Sami Chadi, MD1, Biniam Kidane, MD2, Patrick H Colquhoun, MD3, Nawar AlKhamesi, MD3, Christopher M Schlachta3, Steven D Wexner, MD, PhD, Hon1. 1Digestive Disease Center, Cleveland Clinic Florida, 2Division of Thoracic Surgery, University of Toronto, Toronto, Canada, 3Division of General Surgery, Western University, London, Canada
Introduction: Survey research is an important step in current quantitative and qualitative research methods. Reviews of survey methodology in critical care and nephrology have demonstrated a need for standards. The objective of this study was to review current standards of survey methods and reporting in the surgical literature.
Methods: All issues of 8 surgical journals were reviewed to identify surveys of health professionals between 2002-2013, excluding mixed-methods studies and surveys of specific interventions (4 general: Journal of the American College of Surgeons, Surgical Endoscopy, Annals of Surgery and World Journal of Surgery; 4 subspecialty: Journal of Pediatric Surgery, Journal of Vascular Surgery, Diseases of the Colon and Rectum, Annals of Surgical Oncology). Four other journals were initially included a priori that were subsequently excluded due to (1) no surveys being published, (2) publication of articles for only a part of the cohort. The main outcome was the overall transparency and quality of surveys (5 point Likert scale).
Results: We included 219 surveys in this review. Overall inter-rater reliability was strong for both publication transparency (weighted κ 0.8; 0.67-0.93) and publication quality (weighted κ 0.83; 0.72-0.93). The median response rate was 62%. The most common method of survey dissemination was email (46%) followed by postal (33%), with 20% using multiple methods.

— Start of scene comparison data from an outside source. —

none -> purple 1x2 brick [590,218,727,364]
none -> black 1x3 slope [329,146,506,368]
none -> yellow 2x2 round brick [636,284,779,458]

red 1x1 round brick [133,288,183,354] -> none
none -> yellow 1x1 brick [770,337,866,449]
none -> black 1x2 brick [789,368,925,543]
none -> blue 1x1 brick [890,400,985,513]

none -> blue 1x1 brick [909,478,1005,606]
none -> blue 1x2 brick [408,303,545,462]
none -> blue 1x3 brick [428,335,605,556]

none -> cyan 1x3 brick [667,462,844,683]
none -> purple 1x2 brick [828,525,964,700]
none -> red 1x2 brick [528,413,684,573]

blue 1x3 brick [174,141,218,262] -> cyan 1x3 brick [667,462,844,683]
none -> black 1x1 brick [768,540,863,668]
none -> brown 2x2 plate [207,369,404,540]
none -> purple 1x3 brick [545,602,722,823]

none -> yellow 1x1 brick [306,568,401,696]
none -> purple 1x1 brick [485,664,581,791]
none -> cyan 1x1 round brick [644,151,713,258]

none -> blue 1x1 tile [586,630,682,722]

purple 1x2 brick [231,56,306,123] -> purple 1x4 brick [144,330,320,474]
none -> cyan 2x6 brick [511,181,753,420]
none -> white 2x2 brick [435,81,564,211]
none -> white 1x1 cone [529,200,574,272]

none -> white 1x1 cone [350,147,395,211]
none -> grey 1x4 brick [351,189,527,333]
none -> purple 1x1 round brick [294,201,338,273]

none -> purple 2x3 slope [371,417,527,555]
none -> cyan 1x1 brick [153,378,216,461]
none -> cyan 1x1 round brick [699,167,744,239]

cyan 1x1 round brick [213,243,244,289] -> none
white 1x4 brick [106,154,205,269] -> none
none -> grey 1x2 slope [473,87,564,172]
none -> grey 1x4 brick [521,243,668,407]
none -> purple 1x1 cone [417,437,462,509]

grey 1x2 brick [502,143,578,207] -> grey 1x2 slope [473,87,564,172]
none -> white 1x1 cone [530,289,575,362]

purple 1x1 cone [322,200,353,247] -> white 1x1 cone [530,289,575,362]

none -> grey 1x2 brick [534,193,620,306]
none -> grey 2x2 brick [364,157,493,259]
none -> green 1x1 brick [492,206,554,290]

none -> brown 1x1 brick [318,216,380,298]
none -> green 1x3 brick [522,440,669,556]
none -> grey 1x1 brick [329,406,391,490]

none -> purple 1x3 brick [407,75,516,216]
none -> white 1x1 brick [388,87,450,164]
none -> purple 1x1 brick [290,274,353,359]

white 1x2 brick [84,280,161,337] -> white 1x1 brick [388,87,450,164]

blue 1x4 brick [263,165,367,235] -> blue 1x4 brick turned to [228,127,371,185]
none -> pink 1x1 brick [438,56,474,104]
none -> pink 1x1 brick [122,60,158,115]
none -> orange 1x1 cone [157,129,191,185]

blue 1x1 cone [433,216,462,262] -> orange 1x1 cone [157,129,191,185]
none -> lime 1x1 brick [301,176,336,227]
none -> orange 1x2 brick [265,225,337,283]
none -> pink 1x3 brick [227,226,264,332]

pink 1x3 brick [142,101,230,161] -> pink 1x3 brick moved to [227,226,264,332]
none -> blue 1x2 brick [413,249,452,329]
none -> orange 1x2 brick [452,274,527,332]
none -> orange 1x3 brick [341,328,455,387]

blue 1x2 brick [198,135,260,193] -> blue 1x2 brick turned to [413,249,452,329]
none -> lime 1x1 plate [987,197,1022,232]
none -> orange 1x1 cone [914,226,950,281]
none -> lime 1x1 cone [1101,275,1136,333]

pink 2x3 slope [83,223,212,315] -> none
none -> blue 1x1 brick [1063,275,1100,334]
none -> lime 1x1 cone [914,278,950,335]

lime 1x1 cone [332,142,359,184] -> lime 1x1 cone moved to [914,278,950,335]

Publication rates were assessed per 1000 citations from each journal per year. No overall trend of increasing publication rate was identified (p=0.43) although there was evidence of differing rates of publication among journals (p<0.001). Although 48% reported sending reminders, 46% did not report whether this was done. Regarding instrument development, item generation and item reduction were mentioned in 11.6% and 2.5% of papers. Regarding instrument testing, 19% of papers piloted their instrument prior to dissemination whereas clinimetric properties of at least one of face, content, construct validity, intra- or inter-rater reliability, or consistency were mentioned in less than 13% of studies. Median quality and transparency scores were 3. Higher survey quality (as determined by reviewers) appeared associated with reporting a previously published instrument (OR 3.0; p<0.001), single survey metric (OR 22.0; p<0.001) and discussing the management of incomplete surveys (OR 2.9; p=0.014).
Conclusion: The quality of survey methods and reporting is suboptimal in the surgical literature. In particular, reporting survey metrics and instrument testing appears to need significant improvement, with even lower rates than the medical literature. Guidelines of reporting and methods are necessary to standardize and improve quality.